Special Edition is a 1938 British thriller film directed by Redd Davis and starring Lucille Lisle, John Garrick and Norman Pierce. It was written by Derek Neame and Katherine Strueby, and made by at Isleworth Studios as a quota quickie for release by Paramount British Pictures.

== Preservation status ==
The British Film Institute National Archive holds a collection of ephemera and stills but no film or video materials.

==Synopsis==
A reporter investigates a murder case, and proves that a photographer is really a killer.

==Cast==
- Lucille Lisle as Sheila Pearson
- John Garrick as Frank Warde
- Norman Pierce as Aiken
- Johnnie Schofield as Horatio Adams
- Frederick Culley as Dr. Pearson
- Vera Bogetti as Mrs. Howard
- Mabel Twemlow as Mrs. Cavendish
- Vincent Holman as Inspector Bourne
- Dino Galvani as Toni Lang
- Fewlass Llewellyn as coroner

== Reception ==
The Monthly Film Bulletin wrote: "The plot is good and clearly set forth, is leisurely worked out and arrives at a satisfactory conclusion. The identity of the murderer is well hidden."

Kine Weekly wrote: "Cut-to-pattern murder-cum-newspaper melodrama which has most of the familiar features of its type.
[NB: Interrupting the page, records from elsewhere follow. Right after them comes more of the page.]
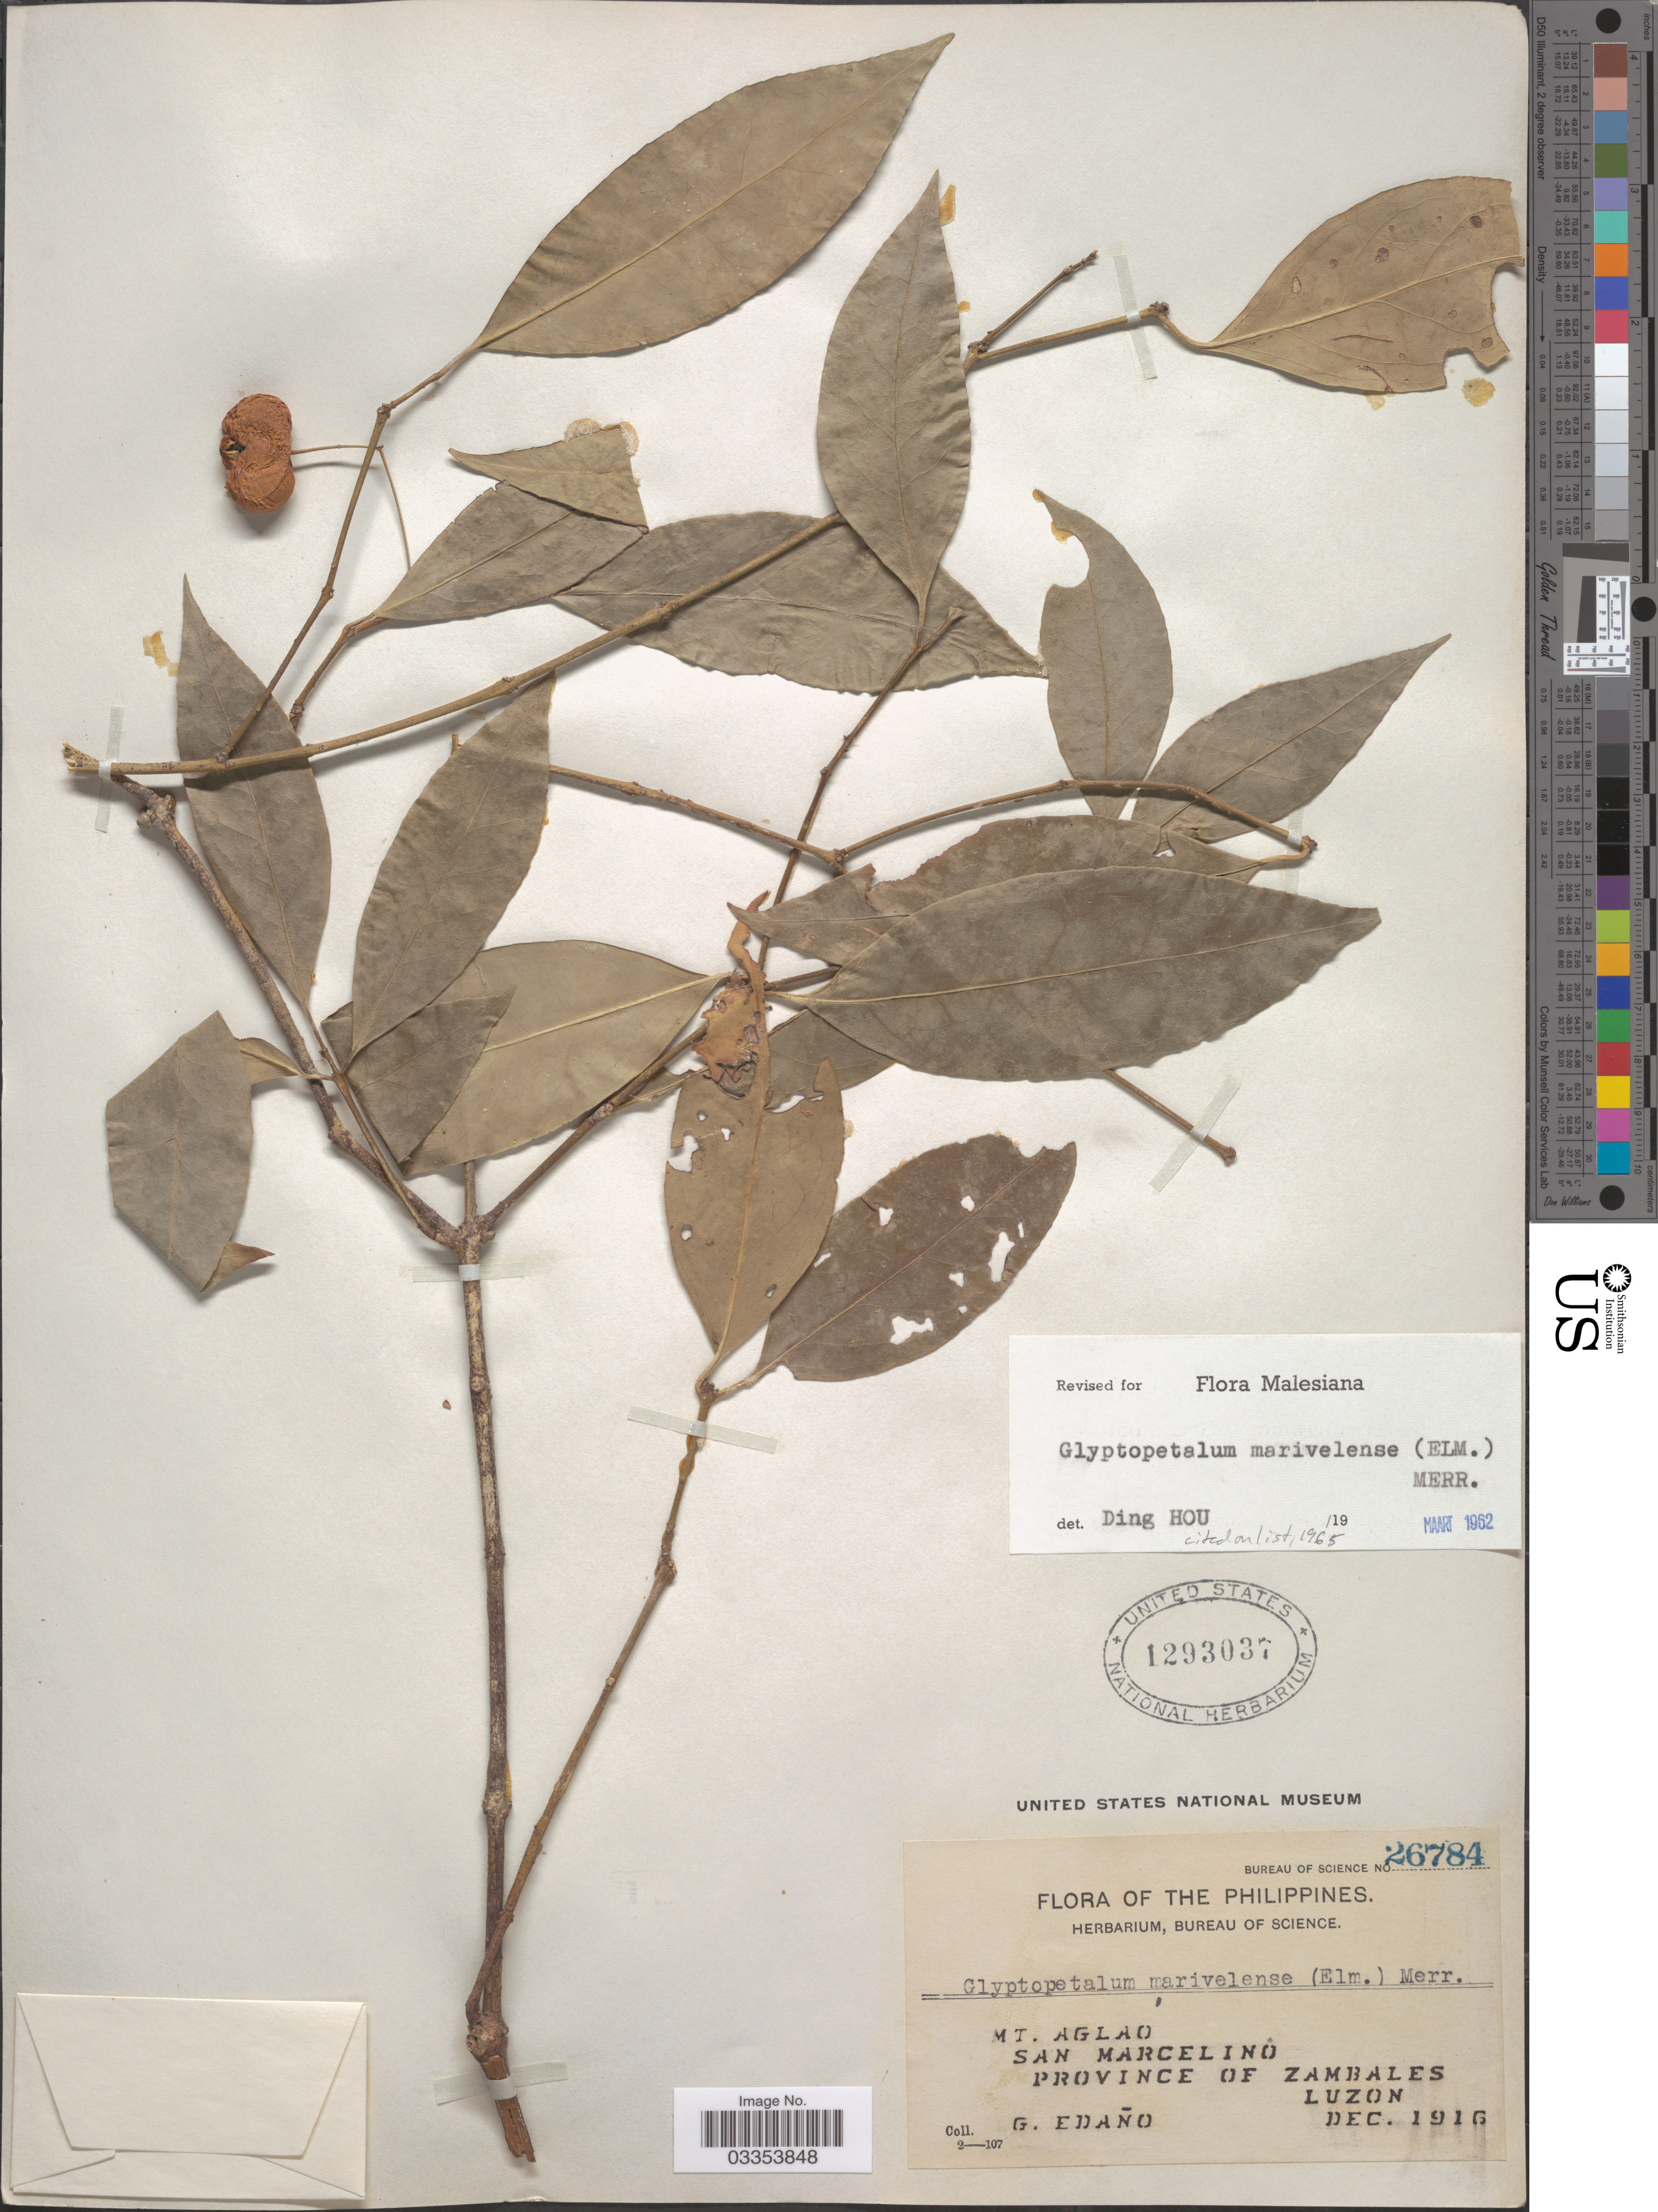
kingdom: Plantae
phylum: Tracheophyta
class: Magnoliopsida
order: Celastrales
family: Celastraceae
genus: Glyptopetalum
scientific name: Glyptopetalum marivelense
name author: Merr.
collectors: G. Edaño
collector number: Bureau of Science 26784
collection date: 1916-12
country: Philippines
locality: Mt. Aglao. San Marcelino. Province of Zambales. Luzon.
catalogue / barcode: US 1293037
Plot is somewhat wordily narrated, but has fair thrill and mystery content, and picture should do all right in second-feature spot at popular halls."

Picturegoer wrote: "Coventional who-done-it murder story ... There is the usual dumb policeman and red-herring trails. Development is slow and there is an over-plus of dialogue. John Garrick is fair as the reporter, as is Lucille Lisle as the heroine."